What you should do:
Your answer should be an exact copy of the listing.

Given data:
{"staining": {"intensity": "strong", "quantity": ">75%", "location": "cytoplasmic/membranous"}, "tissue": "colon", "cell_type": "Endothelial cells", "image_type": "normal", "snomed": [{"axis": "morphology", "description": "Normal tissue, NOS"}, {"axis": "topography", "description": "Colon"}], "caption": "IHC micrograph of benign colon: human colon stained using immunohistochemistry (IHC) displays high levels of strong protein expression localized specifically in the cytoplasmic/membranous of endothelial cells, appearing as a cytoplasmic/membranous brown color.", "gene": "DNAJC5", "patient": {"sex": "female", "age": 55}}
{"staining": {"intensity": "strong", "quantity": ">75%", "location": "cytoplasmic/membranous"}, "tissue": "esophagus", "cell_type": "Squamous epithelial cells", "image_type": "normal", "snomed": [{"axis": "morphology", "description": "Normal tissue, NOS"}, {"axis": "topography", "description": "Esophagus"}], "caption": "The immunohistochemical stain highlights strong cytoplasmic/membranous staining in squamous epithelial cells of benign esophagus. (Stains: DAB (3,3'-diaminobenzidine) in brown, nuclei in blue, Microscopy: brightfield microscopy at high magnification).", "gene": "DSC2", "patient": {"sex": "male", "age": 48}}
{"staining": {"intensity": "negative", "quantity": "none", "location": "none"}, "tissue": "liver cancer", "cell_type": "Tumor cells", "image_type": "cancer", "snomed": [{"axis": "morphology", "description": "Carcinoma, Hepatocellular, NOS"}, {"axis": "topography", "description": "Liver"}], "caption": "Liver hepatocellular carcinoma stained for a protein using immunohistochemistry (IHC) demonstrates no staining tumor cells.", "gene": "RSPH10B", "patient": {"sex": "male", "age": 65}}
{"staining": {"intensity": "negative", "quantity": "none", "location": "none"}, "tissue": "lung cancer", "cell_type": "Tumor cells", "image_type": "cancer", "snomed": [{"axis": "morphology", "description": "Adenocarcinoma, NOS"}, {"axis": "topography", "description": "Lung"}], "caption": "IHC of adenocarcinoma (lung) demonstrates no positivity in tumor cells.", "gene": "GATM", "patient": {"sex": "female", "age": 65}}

Answer section:
{"staining": {"intensity": "strong", "quantity": ">75%", "location": "cytoplasmic/membranous"}, "tissue": "colon", "cell_type": "Endothelial cells", "image_type": "normal", "snomed": [{"axis": "morphology", "description": "Normal tissue, NOS"}, {"axis": "topography", "description": "Colon"}], "caption": "IHC micrograph of benign colon: human colon stained using immunohistochemistry (IHC) displays high levels of strong protein expression localized specifically in the cytoplasmic/membranous of endothelial cells, appearing as a cytoplasmic/membranous brown color.", "gene": "DNAJC5", "patient": {"sex": "female", "age": 55}}
{"staining": {"intensity": "strong", "quantity": ">75%", "location": "cytoplasmic/membranous"}, "tissue": "esophagus", "cell_type": "Squamous epithelial cells", "image_type": "normal", "snomed": [{"axis": "morphology", "description": "Normal tissue, NOS"}, {"axis": "topography", "description": "Esophagus"}], "caption": "The immunohistochemical stain highlights strong cytoplasmic/membranous staining in squamous epithelial cells of benign esophagus. (Stains: DAB (3,3'-diaminobenzidine) in brown, nuclei in blue, Microscopy: brightfield microscopy at high magnification).", "gene": "DSC2", "patient": {"sex": "male", "age": 48}}
{"staining": {"intensity": "negative", "quantity": "none", "location": "none"}, "tissue": "liver cancer", "cell_type": "Tumor cells", "image_type": "cancer", "snomed": [{"axis": "morphology", "description": "Carcinoma, Hepatocellular, NOS"}, {"axis": "topography", "description": "Liver"}], "caption": "Liver hepatocellular carcinoma stained for a protein using immunohistochemistry (IHC) demonstrates no staining tumor cells.", "gene": "RSPH10B", "patient": {"sex": "male", "age": 65}}
{"staining": {"intensity": "negative", "quantity": "none", "location": "none"}, "tissue": "lung cancer", "cell_type": "Tumor cells", "image_type": "cancer", "snomed": [{"axis": "morphology", "description": "Adenocarcinoma, NOS"}, {"axis": "topography", "description": "Lung"}], "caption": "IHC of adenocarcinoma (lung) demonstrates no positivity in tumor cells.", "gene": "GATM", "patient": {"sex": "female", "age": 65}}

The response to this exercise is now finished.